Cette semaine passée à Capbreton à déferler parmi les artistes franco-canadiens m'a appris quelque chose de très précieux. Dans un milieu comme le mien, où les résultats priment, où les projets se succèdent, où la rentabilité est prisée, pour ne pas dire exigée, nous sommes peut-être plusieurs à avoir oublié l’importance de notre engagement sur le long terme en tant que chercheurs. Or j’ai l’impression, en faisant le bilan de ce premier séjour aux Déferlantes francophones, que c’est en multipliant les contacts, en prenant le temps de s’investir dans le quotidien des gens - non pas artificiellement mais pour vrai - , qu’on accède à de précieux éléments d’information qui peuvent nous permettre de saisir de précieuses informations qui donnent tout un sens aux situations qui retiennent notre attention. Ces quelques derniers jours, j’ai fêté, crié, ri, mangé avec les délégués et les artistes des Déferlantes. Jusqu’aux petites heures du matin, j’ai beaucoup échangé avec eux. Toujours sur un registre informel, nos discussions ont été des plus enrichissantes : pour moi, une fenêtre s’est ouverte sur leur monde (et peut-être pour eux aussi, c'est eux qui vous le diront). Leurs préoccupations professionnelles, leurs parcours, leurs projets d’avenir, peu à peu m’ont été dévoilées. Par pudeur, j’ai attendu quelques jours avant de sortir l’enregistreuse.

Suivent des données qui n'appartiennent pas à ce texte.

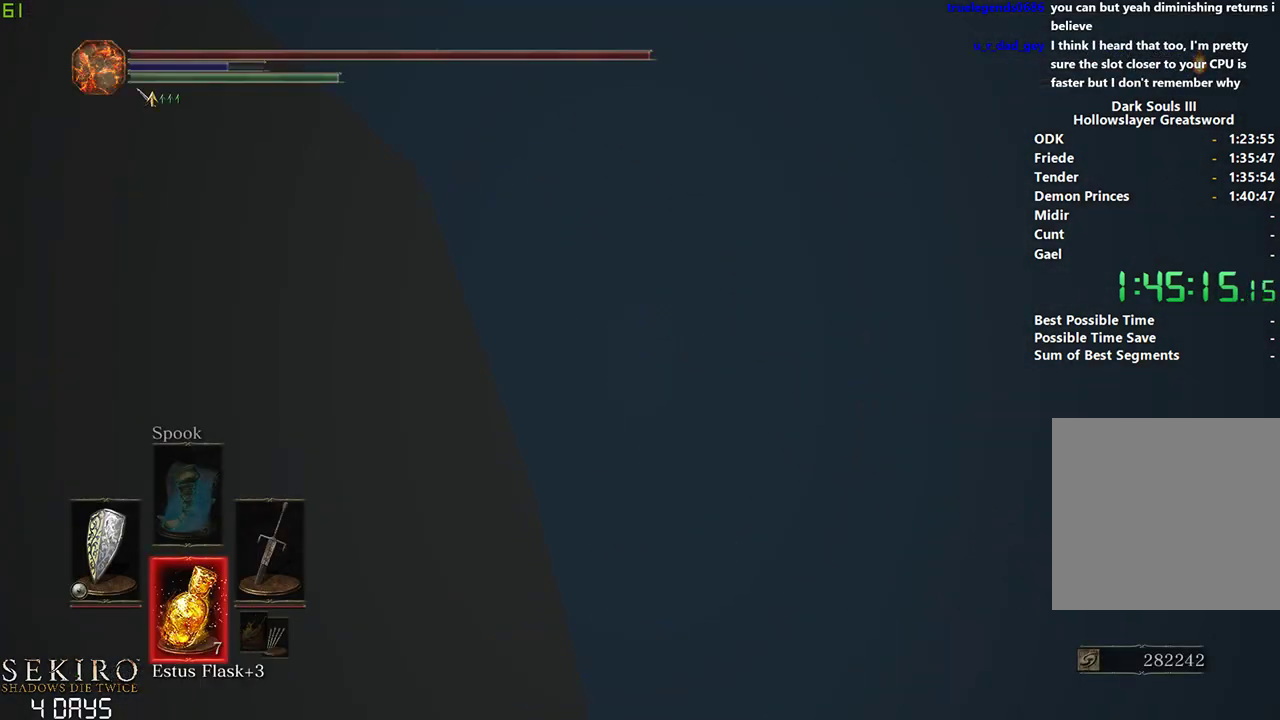
{"buttons": ["B"], "left_stick": "center", "right_stick": "center", "events": [[33, "B", "up"], [117, "B", "down"], [200, "B", "up"], [283, "B", "down"], [350, "DPAD_DOWN", "up"], [367, "B", "up"], [433, "B", "down"]]}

Ma préoccupation première était de rencontrer les gens, tout simplement, savoir qui ils étaient et leur expliquer peu à peu les questions que je me pose comme chercheure. La stratégie a été bonne je crois : une fois l’enregistreuse partie, les échanges gardaient l’esprit de convivialité qui les habitaient aussi aux petites heures du matin. Parfois, l’enregistreuse est restée dans mon sac : en ces moments, on me répondait avec honnêteté des réponses parfois difficiles sur les rapports avec les partenaires français, les artistes québécois, les problèmes d’organisation et de subventions. Ces renseignements resteront toujours confidentielles, et auront ceci d’utile qu’ils me guideront, je crois, dans mes observations futures.

Capbreton plage

En marge du festival, j'ai fait de la plage. Et quelle plage! L'eau était salée, salée salée. On y flottait sans le moindre effort, les vagues déferlaient sans répit, l'eau qui nous submergeait brûlait les narines, la gorge, les yeux. J'étais aux petits oiseaux! M'y voici avec Mario dit Fayo.

7.25.2006

Une rencontre outre-Atlantique

Mon passage à Poitiers m'a permis de mettre à l'épreuve la petitesse du monde et la merveille des chemins qui se croisent. Le temps d'un saut à l'Île de Ré avec la famille Bertrand qui a un petit chalet en bord de mer là-bas, j'ai pu tremper mes pieds de l'autre côté de l'Atlantique en parlant d'ethnologie, de déontologie et de traductologie avec Hélène Buzelin, celle qui m'a co-dirigé à la maîtrise à l'Université York. Le monde est vraiment trop petit. Nos discussions étaient surveillées par Émilien, qui donnait des coups de pelle dans le sable comme le beau petit roi qu'il est. Le voici à l'oeuvre avec son père :

Poitiers

Les journées filent doucement telles des perles sur le collier de ce pèlerinage en France. J'ai quitté Moncton le 3 juillet dernier, et déjà mes souliers m'ont portés sur des lieux innombrables. Les rencontres aussi se succèdent, celles qui étaient prévues, mais d'autres aussi. À Poitiers, je devais voir un prof qui n'était malheureusement pas là. Mais avant tout, je devais passer du temps avec les parents d'une amie qui m'ont beaucoup trop gâtée pendant que j'étais chez eux. Le clou de mon passage, c'était de pouvoir découvrir le vieux Poitiers en leur compagnie, mais aussi avec leur fille qui, partie pour l'aventure au Brésil, m'a fait la surprise d'une visite imprévue en France.



7.22.2006

Aix, puis Paris

Aujourd'hui, j'essaie de rattrapper un peu le temps qui file depuis un bout. Voici donc quelques traces pour résumer mes flâneries et aventures des derniers jours. Le mercredi 19, j'avais rendez-vous à Aix-en-Provence. De ce crochet je n'ai gardé qu'une photo. C'est une belle coïncidence, parce que la personne avec qui j'avais rendez-vous ce jour-là ne rapporte que des objets de ses périples, aucune photo. Voici donc ma photo à moi, prise en pleine canicule. C'est Cézanne et une fontaine, les deux du même coup.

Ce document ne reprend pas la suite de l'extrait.